In 1998 the National Science Foundation and the U.S. Department of Education asked the National Research Council to conduct a study of what research says about successful mathematics learning from the preschool years through eighth grade. The National Research Council, which is the principal operating agency of the National Academy of Sciences, established a committee of 16 people to carry out this task. The charge to the committee had three parts:
to synthesize the rich and diverse research on pre-kindergarten through eighth-grade mathematics learning;
to provide research-based recommendations for teaching, teacher education, and curriculum for improving student learning and to identify areas where research is needed;
to give advice and guidance to educators, researchers, publishers, policy makers, and parents.
The Mathematics Learning Study Committee included school practitioners, research mathematicians, educational researchers, and a retired business executive. Committee members differed not only in expertise but in viewpoint—at the beginning of the committee’s work its members had many different and contrasting ideas about how mathematics learning can and should be improved. Over the course of eighteen months and eight meetings, the committee reviewed and synthesized the relevant research, gathered materials from commissioned papers and presentations, and discussed mathematics learning in light of the many and varied experiences of its members. In the process, the committee members gradually arrived at a consensus about the changes needed in mathematics teaching, teacher education, and the mathematics curriculum.
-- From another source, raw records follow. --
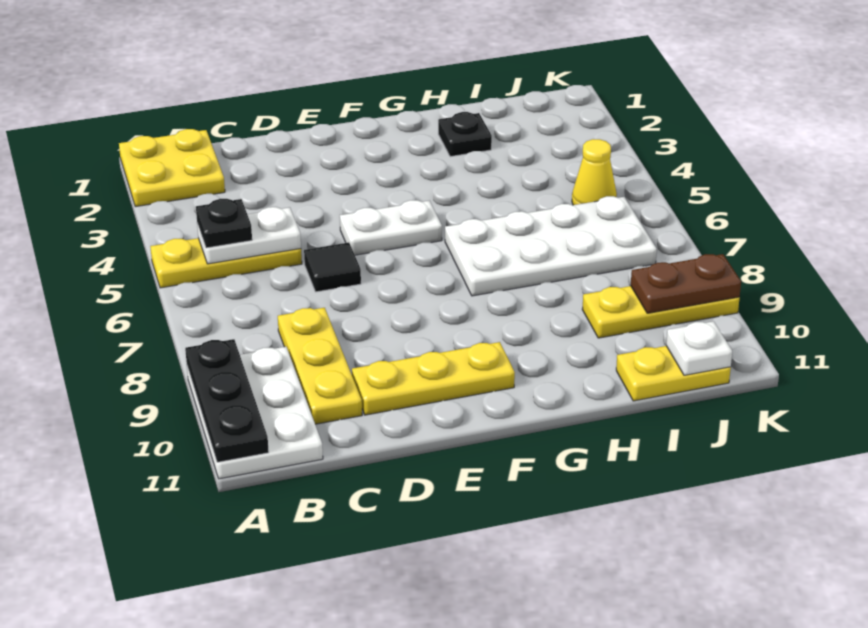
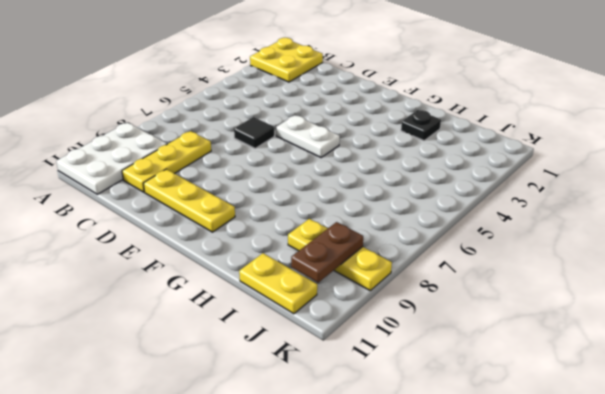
brown 1x2 plate [291,222,363,283] -> brown 1x2 plate turned to [631,254,741,313]
none -> yellow 1x3 plate [150,238,302,288]
none -> white 2x4 plate [445,196,657,296]
none -> yellow 1x1 cone [572,139,617,205]

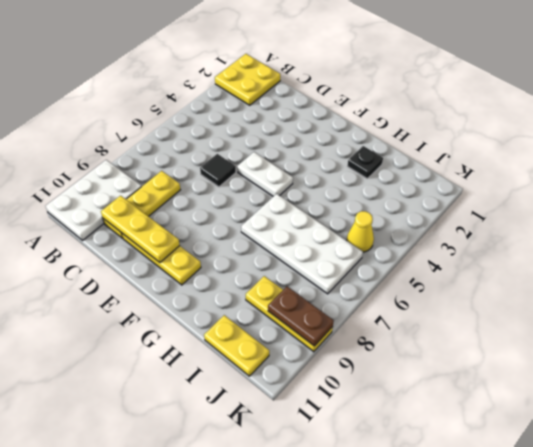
yellow 1x3 plate [101,196,180,262] -> yellow 1x3 plate moved to [150,238,302,288]
none -> black 1x3 plate [185,339,269,462]
none -> white 1x2 plate [197,207,301,264]
none -> white 1x1 plate [666,321,732,375]

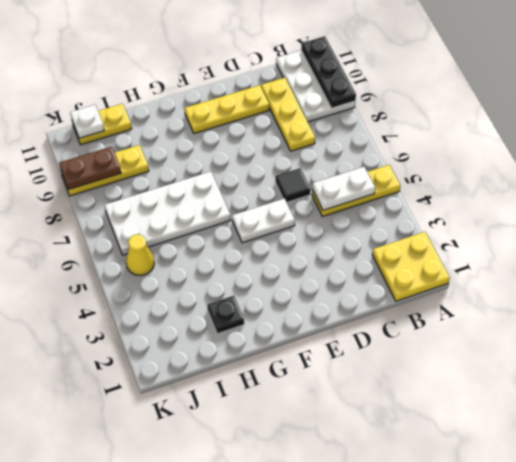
none -> black 1x1 plate [196,199,252,248]

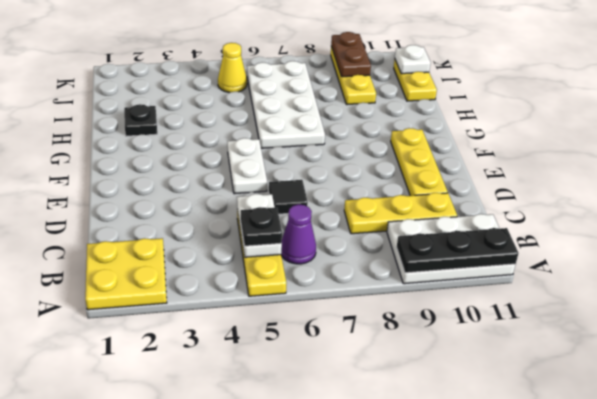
purple 1x1 cone [281,204,316,264] -> none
The committee’s final book benefited from the efforts of many different people concerned with improving mathematics education. The book Adding It Up: Helping Children Learn Mathematics can be purchased from the National Academy Press at 800–624–6242; it is also available on the World Wide Web at http://www.nap.edu/catalog/9822.html.
To disseminate the major conclusions of Adding It Up to a broader audience, a subcommittee of the Mathematics Learning Study Committee has overseen the production of this short book.